Сережа Дягилев, как и все Дягилевы, и в этой непосредственности заключается характернейшая и значительнейшая семейная черта, не рассуждал о том, хороша ли музыка или плоха, следует или не следует ее любить и что именно следует и чего не следует, свидетельствует ли любовь к тому-то или тому-то о хорошем, изысканном, образованном вкусе или об отсталости… Дягилев, как и все Дягилевы, воспринимал музыку, да и все искусство, «нутром», эмоционально и даже сентиментально, – впоследствии у Дягилева часто бывали конфликты между восприятием художественного произведения и его художественным кредо, но еще чаще его художественное нутро вело его по верному художественному пути и в теории. В частности, Чайковский так глубоко эмоционально вошел в душу Дягилева, что вся последующая жизнь, когда он старался отойти от Чайковского, не могла уничтожить в нем его первой музыкальной любви и связанного с нею чисто эмоционального восприятия музыки.
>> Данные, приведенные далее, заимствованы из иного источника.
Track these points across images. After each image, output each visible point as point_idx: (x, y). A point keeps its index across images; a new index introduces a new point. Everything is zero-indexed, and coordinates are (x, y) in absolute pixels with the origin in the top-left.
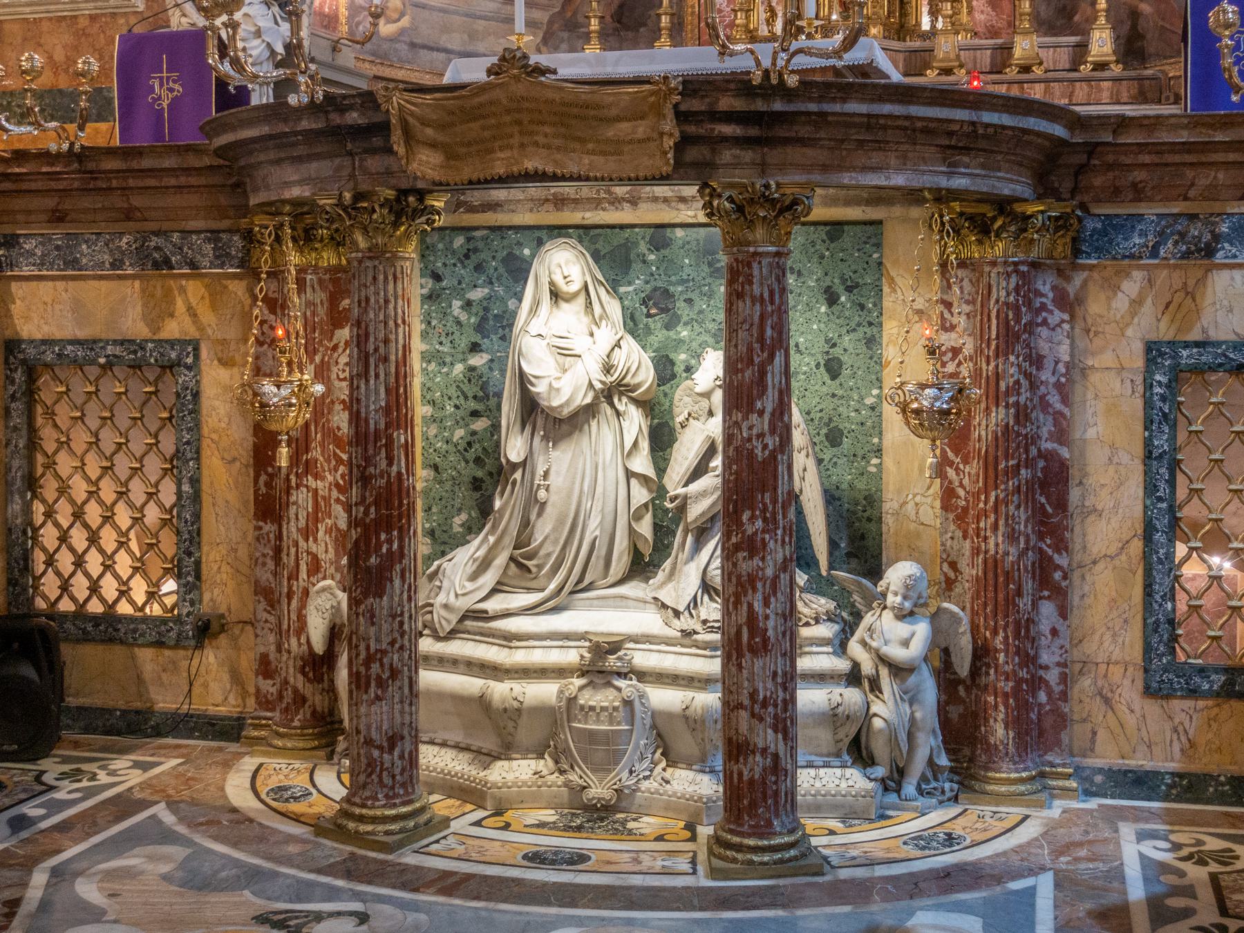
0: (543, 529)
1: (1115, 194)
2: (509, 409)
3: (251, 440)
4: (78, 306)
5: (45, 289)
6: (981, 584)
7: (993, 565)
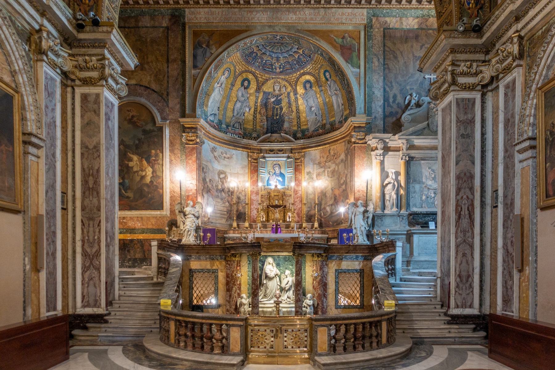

Впоследствии – и даже в своей последней лондонской статье 1929 года – Дягилев боролся с культом Гуно, Чайковского и Доницетти, «навязавших нам мелодию и простоту и доведших „бедную музыку“ до плоской банальности»; но меньше чем за три недели до смерти он слушает Шестую симфонию Чайковского и, умирая, в самые последние дни, когда в нем отпадает все кажущееся, все временное и с новой силой горит настоящее, вечное, – в эти предвечные, смертные дни он со слезами вспоминает мелодии Чайковского – длинные, тягучие русские мелодии – и с явным волнением, эмоционально напевает [темы] Патетической симфонии и говорит, что в музыке нет ничего лучше Шестой симфонии Чайковского, «Мейстерзингеров» и «Тристана и Изольды» Вагнера, второго юношеского бога Дягилева, которого он так же горячо полюбил, но которого в годы апостольского служения новому и новейшему искусству считал злым гением музыки XIX века.